Eles concluíram que na redação do diário impera a falta de comunicação, um clima de medo e um tratamento diferenciado para alguns repórteres. Kelley sempre deixou claro que era amigo pessoal dos editores do jornal. Assim, era tido como intocável pelos colegas. Mesmo quando estes levantavam dúvidas sobre a veracidade de suas reportagens, o bom relacionamento do correspondente com a chefia impedia que as denúncias de fraude fossem investigadas. ‘Vários repórteres nos disseram que achavam que a imagem de Kelley como um repórter com amigos próximos em cargos importantes fazia com que os editores se sentissem desconfortáveis ao ouvir críticas sobre ele’. O próprio USA Today [22/4/04] noticiou que o repórter teria ainda o privilégio de sistematicamente desrespeitar as regras de uso de fontes anônimas.
Quando explodiu o caso do repórter-plagiador Jayson Blair no New York Times, no meio do ano passado, a direção do USA Today recebeu uma mensagem anônima levantando dúvidas sobre o trabalho de Kelley, mas o caso não deu em nada porque, segundo Hilliard, Kovach e Seigenthaler, a investigação conduzida na época teve como mote provar a inocência do jornalista.
Demissões pouco honrosas
Como apurou Howard Kurtz, para o Washington Post [21/4], a notícia da demissão de Karen Jurgensen não foi bem aceita por alguns colegas na redação, que não a consideram a maior responsável pelas fraudes, já que ela comandava o diário somente desde 1999. Karen se destacou no cenário da imprensa americana ao ser a primeira mulher a assumir as rédeas do USA Today, o jornal mais lido dos EUA, com tiragem acima de 2 milhões de exemplares.
Não demorou para que outros envolvidos se demitissem. O editor-executivo de notícias, Hal Ritter, que cuidou mais diretamente das matérias de Kelley, anunciou sua saída do cargo, que ocupava desde 1995, dois dias depois da demissão da editora, segundo matéria do New York Times [21/4]. ‘Minha partida tornará mais fácil para meus colegas continuarem o trabalho de engrandecer o jornal’, escreveu, em mensagem ao publisher Craig Moon. O editor-executivo Brian Gallagher, que assumiu interinamente o posto de Karen, também disse que só continuará no USA Today até que seja encontrado um substituto permanente.
O perigo mora ao lado
A história de Jack Kelley, de certa forma, repete a de Jayson Blair. Os dois maiores jornais dos EUA, The New York Times e USA Today, subitamente se viram submersos em grandes crises, que derrubaram suas direções, por causa de repórteres ‘cascateiros’. Nos dois casos, fica claro que a credibilidade é o que há de mais caro a um jornal que queira ser respeitado. Outro aspecto que chama atenção é a importância da boa administração de uma equipe. Qualquer jornalista, independente do cargo que ocupe, pode pôr a tão desejada credibilidade em perigo.
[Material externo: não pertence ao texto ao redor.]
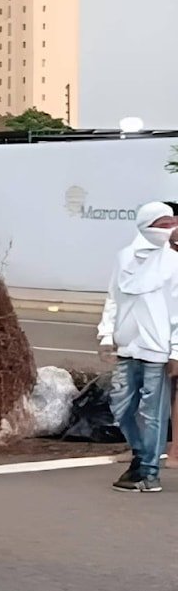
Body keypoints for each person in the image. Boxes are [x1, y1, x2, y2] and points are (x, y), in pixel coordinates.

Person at [97, 201, 178, 493]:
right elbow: (113, 298)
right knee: (121, 406)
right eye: (163, 224)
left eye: (172, 223)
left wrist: (175, 351)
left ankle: (149, 472)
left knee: (152, 413)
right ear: (146, 224)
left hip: (157, 351)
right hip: (127, 348)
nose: (170, 229)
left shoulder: (173, 262)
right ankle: (142, 455)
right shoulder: (123, 259)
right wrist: (107, 335)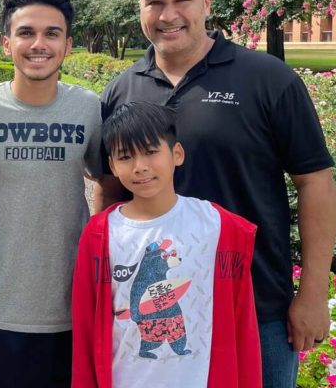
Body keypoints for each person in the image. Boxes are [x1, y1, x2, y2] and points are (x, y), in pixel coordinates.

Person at [95, 0, 336, 388]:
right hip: (157, 309)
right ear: (140, 11)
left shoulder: (267, 79)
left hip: (254, 304)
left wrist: (313, 292)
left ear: (207, 2)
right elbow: (111, 195)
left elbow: (314, 181)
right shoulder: (122, 89)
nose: (168, 14)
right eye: (153, 2)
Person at [0, 0, 103, 388]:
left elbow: (108, 183)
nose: (38, 44)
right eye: (26, 32)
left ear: (67, 45)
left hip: (72, 306)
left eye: (51, 33)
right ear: (6, 43)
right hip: (1, 306)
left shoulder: (88, 107)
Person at [72, 101, 260, 388]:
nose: (140, 167)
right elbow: (86, 327)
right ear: (112, 165)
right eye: (125, 157)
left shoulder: (219, 227)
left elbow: (241, 320)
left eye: (150, 152)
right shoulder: (100, 235)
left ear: (177, 154)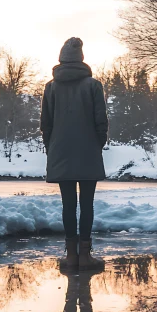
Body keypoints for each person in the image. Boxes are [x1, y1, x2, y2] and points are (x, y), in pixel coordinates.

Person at [40, 37, 108, 270]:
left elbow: (46, 124)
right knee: (87, 204)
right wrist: (97, 144)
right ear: (81, 58)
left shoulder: (51, 87)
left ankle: (71, 256)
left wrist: (52, 148)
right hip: (88, 151)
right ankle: (85, 256)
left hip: (60, 151)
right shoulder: (93, 85)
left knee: (68, 204)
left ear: (61, 59)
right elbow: (101, 121)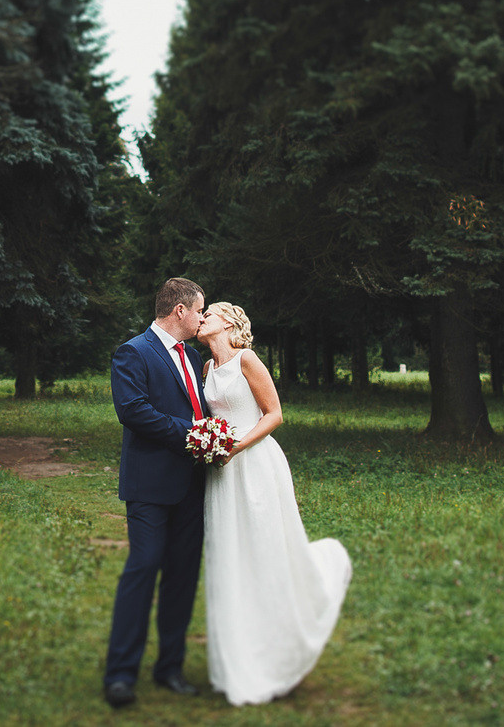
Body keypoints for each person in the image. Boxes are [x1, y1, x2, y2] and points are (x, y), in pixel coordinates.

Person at [196, 300, 352, 706]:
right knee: (231, 556)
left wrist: (234, 445)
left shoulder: (247, 360)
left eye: (208, 313)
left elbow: (274, 414)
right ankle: (241, 653)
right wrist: (211, 444)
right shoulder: (207, 369)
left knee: (264, 550)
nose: (202, 318)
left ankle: (281, 650)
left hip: (255, 464)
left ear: (227, 322)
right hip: (222, 473)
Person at [102, 277, 211, 708]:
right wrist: (192, 435)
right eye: (199, 310)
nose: (202, 318)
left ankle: (170, 668)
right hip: (149, 486)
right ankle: (120, 676)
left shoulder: (194, 354)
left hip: (192, 486)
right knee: (143, 569)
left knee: (182, 578)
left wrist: (212, 437)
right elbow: (133, 411)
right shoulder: (134, 351)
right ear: (180, 311)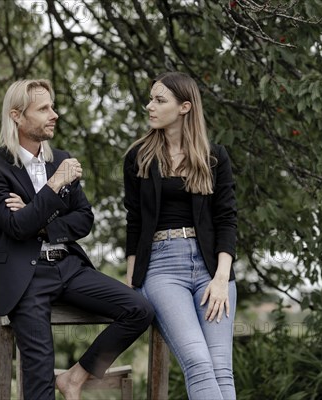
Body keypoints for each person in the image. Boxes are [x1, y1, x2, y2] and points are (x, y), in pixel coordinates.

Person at [0, 79, 154, 400]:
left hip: (69, 267)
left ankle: (76, 376)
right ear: (16, 115)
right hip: (24, 277)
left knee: (139, 310)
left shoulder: (61, 158)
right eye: (43, 109)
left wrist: (37, 219)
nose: (54, 114)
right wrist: (55, 186)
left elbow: (84, 219)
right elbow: (15, 229)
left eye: (52, 106)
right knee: (40, 378)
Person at [124, 71, 238, 399]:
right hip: (162, 268)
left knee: (221, 368)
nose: (150, 106)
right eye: (151, 99)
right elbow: (134, 222)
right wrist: (132, 281)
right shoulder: (139, 157)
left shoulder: (214, 157)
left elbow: (227, 219)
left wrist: (221, 279)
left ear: (185, 107)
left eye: (160, 100)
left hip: (211, 269)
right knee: (198, 362)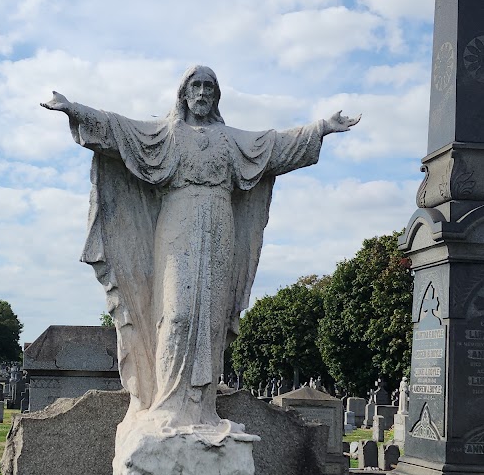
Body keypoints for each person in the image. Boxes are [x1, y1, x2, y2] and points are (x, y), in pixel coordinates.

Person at [43, 66, 358, 438]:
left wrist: (321, 127)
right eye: (197, 85)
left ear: (217, 95)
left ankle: (202, 409)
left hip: (221, 225)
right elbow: (117, 129)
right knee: (176, 315)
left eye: (210, 86)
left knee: (210, 316)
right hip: (178, 223)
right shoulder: (166, 133)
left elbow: (276, 145)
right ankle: (166, 404)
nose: (204, 92)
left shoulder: (231, 140)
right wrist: (73, 109)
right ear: (184, 92)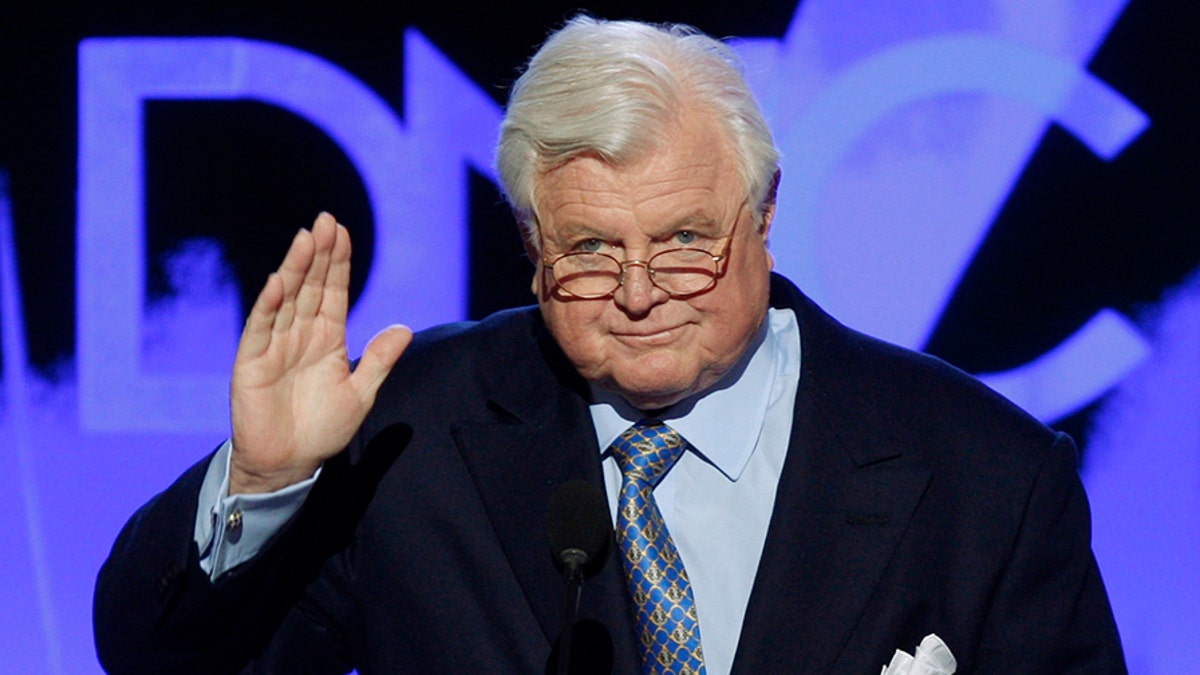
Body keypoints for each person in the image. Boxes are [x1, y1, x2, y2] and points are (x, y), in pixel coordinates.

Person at [94, 15, 1126, 674]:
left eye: (683, 241)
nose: (638, 293)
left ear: (762, 218)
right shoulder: (412, 430)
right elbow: (159, 661)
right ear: (532, 244)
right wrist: (266, 484)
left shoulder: (985, 473)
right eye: (590, 247)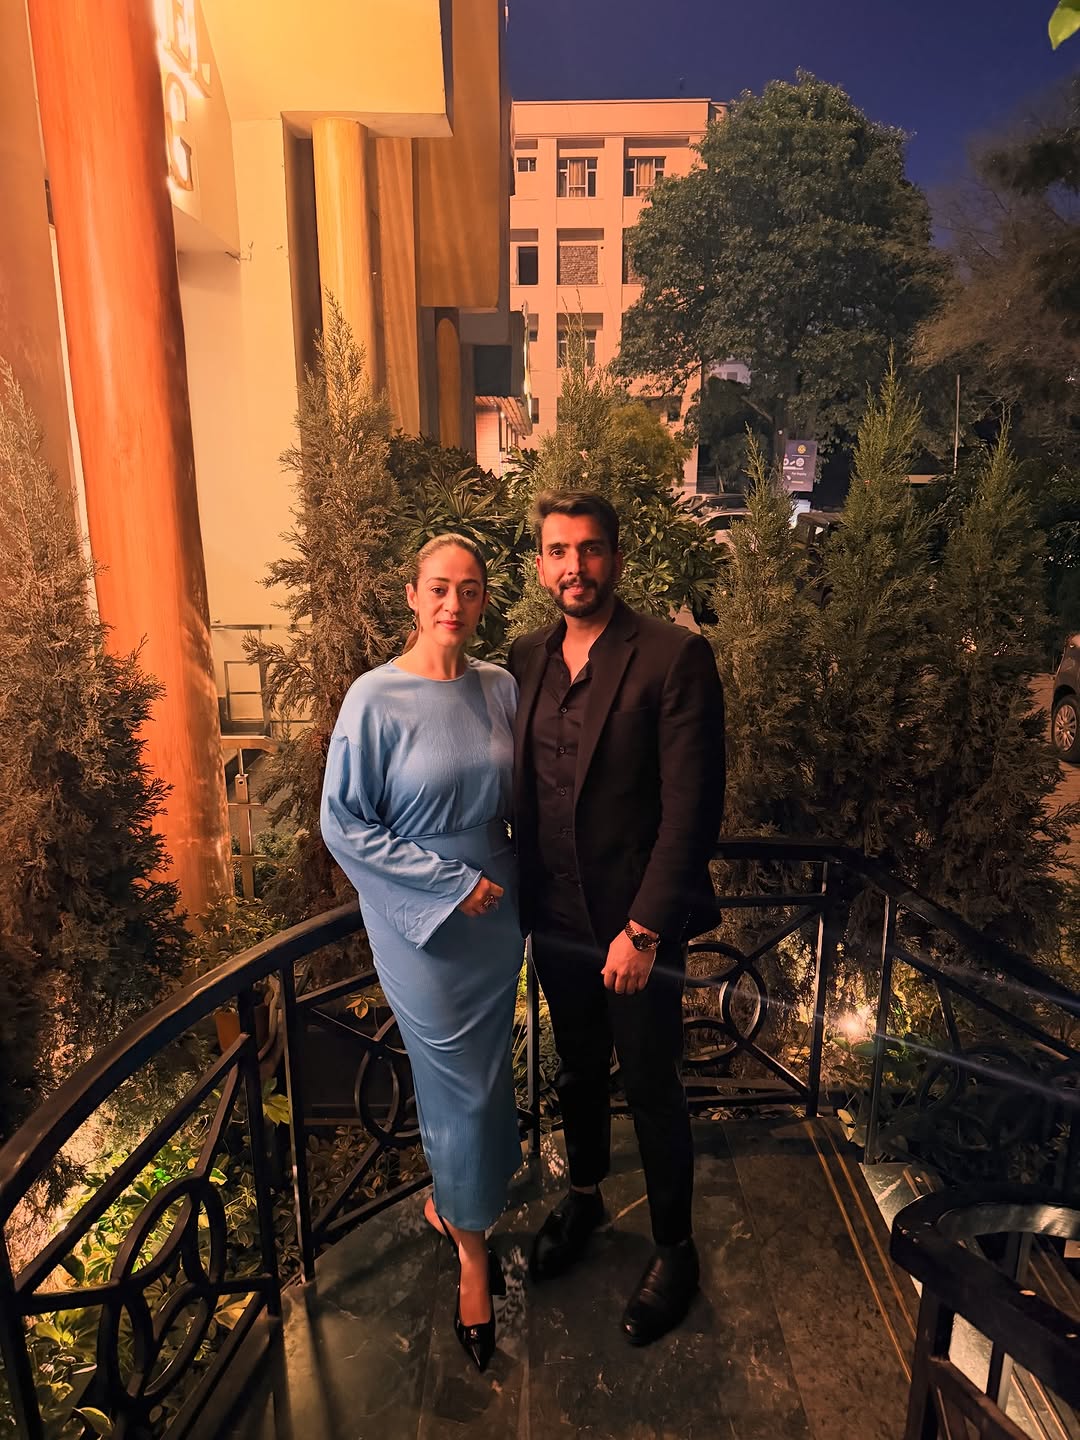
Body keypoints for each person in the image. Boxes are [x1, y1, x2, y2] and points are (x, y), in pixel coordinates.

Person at [508, 490, 725, 1346]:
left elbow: (691, 811)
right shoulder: (524, 659)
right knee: (575, 1072)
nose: (576, 566)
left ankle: (675, 1248)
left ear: (617, 559)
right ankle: (586, 1197)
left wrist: (643, 931)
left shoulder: (673, 656)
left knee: (652, 1085)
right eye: (559, 551)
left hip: (634, 931)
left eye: (591, 549)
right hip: (553, 919)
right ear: (540, 567)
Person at [320, 534, 522, 1373]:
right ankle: (473, 1255)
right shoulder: (373, 698)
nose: (453, 603)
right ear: (411, 594)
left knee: (488, 1075)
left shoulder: (501, 686)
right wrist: (446, 884)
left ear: (484, 601)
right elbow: (342, 822)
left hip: (498, 919)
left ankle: (457, 1203)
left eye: (469, 590)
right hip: (423, 924)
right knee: (459, 1088)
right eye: (438, 588)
Na conferência da ASNE, em que Sulzberger avisou que todos os jornais estão sujeitos a terem um falsificador dentro de suas redações, outros editores reclamaram que é difícil checar as referências de alguém que estão contratando. Os antigos patrões normalmente não falam a verdade aos novos contratantes. ‘Muitas das pessoas que inventam e plagiam são conhecidas pelos colegas como profissionais ruins’, observou John Carrol, editor do Los Angeles Times. ‘Se temos uma maçã podre em algum lugar, não só devemos tirá-la da nossa redação, como fazer com que os outros saibam a respeito’, pregou o editor do Denver Post, Greg Moore segundo matéria de Joe Strupp na Editor & Publisher [22/4/04]. A crise no Times e no USA Today, ao mesmo tempo em que abala as estruturas da imprensa, serve para inaugurar uma fase de mudanças, em que jornais, jornalistas, leitores e, principalmente, a notícia devem ser beneficiados.